Back in the OLDEN days (she says in a creaky voice), most rentals were found through actual newspapers - both city and local / neighborhood newspapers. I live in a very competitive market. I spent weeks picking through Craigslist but found the current house I live in through a newspaper ad in the neighborhood rag. Picked up the newspaper at 7 am, saw the ad immediately, called the # and left a message 5 minutes later, got a call back, made an appointment at 9 am to see it and put a deposit down immediately.

Others have already noted that it's hard to look at rentals 2 months in advance because landlords or rental agencies want immediate bookings. So wait at least six weeks in advance to seriously start looking, but it doesn't hurt to start looking now to get an idea of what's out there price wise.
posted by HeyAllie at 4:20 PM on August 13, 2008


For a view from the other side: Our renters told us six months ahead of time the date they planned to marry and leave. We advertised the rental about ten weeks in advance and got almost no interest (which was just as well because our renters had family problems so stayed longer.) Next time I'll just put an ad on Craigslist the month before it's available.
posted by anadem at 4:42 PM on August 13, 2008


In some towns, houses for rent are often advertised by a sign in the front yard. Go to the area you want to live and look around for signs. Some landlords who do this don´t advertise the house in any other way, as they get plenty of prospective renters with the sign. Bulletin boards in grocery stores or local cafes will sometimes have ¨for rent¨ notices.

It´s hard to rent a place in advance, if the house is empty now the landlord would like to be receiving rent on it rather than having it sit there for two months, and vacant property is more expensive to insure.
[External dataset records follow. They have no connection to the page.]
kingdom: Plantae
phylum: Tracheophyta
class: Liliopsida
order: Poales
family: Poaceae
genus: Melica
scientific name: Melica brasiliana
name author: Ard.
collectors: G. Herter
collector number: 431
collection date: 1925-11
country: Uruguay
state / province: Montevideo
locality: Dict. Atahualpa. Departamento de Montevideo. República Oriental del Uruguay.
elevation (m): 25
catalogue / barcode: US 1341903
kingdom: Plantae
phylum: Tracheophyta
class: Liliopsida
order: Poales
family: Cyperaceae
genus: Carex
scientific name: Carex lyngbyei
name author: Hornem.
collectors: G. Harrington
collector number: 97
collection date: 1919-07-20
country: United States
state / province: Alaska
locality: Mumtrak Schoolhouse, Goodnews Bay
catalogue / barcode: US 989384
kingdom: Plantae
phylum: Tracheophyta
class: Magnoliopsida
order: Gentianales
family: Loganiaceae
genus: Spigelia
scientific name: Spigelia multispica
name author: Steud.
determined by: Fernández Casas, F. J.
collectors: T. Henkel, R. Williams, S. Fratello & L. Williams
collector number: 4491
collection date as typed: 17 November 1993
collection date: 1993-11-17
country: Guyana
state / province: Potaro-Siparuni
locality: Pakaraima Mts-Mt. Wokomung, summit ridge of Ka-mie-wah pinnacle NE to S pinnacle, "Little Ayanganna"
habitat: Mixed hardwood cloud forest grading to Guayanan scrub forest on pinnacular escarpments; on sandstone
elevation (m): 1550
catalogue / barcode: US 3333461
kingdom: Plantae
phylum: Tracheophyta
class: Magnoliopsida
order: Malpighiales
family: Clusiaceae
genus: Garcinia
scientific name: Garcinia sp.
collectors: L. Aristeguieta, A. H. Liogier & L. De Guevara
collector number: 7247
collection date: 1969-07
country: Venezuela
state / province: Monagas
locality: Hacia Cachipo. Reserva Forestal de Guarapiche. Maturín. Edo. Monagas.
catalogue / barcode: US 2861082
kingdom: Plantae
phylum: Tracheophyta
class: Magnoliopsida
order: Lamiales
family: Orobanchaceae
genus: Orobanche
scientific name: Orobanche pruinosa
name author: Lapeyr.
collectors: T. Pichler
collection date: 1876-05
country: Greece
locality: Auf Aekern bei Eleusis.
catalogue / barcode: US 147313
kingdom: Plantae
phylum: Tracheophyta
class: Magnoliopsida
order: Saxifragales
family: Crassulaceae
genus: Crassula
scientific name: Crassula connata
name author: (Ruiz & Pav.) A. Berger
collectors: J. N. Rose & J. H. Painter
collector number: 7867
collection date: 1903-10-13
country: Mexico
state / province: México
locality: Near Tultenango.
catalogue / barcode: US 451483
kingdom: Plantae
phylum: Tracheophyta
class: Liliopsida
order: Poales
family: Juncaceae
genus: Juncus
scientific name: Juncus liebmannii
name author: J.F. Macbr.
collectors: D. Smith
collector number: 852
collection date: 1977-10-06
The landlord doesn´t usually know in advance that a property will be vacant -- often, people use the phrase of ¨giving a month´s notice¨ in reference to moving out, and it means exactly that.

If a landlord is holding a property for a deposit, that usually becomes your damage deposit once you move in. Your landlord may vary.
posted by yohko at 10:44 AM on August 14, 2008


It'll really depend what neighborhood you're targeting.

If you're looking in frat/hippie happy Pacific Beach or Ocean Beach, then you're really early. If you're looking in neighborhoods with relatively few single family home rentals (Point Loma, Kensington, Coronado) you can start now, but understand you may have a month of double rent if you fall in love with one now.

However, if you're looking in the normal family neighborhoods - North Park, Hillcrest, Normal Heights, University Heights - you should be able to find a suitable rental in well under 6 weeks with the most options in the last week or September - first week of August. Everyone leaving will have given their months notice by then.
posted by 26.2 at 10:37 AM on August 15, 2008


Edit that to read, "last week of September - first week of October."

Unless you are manipulating the time-space continuum in some way.
posted by 26.2 at 11:45 AM on August 15, 2008


Due to my work and where I like to eat, I'm especially looking for houses in Kearny Mesa, Serra Mesa, Allied Gardens, Clairemont, and Mira Mesa.

Thanks for the great advice, everyone! I guess I'll look casually for the next couple of weeks and then start seriously searching in September.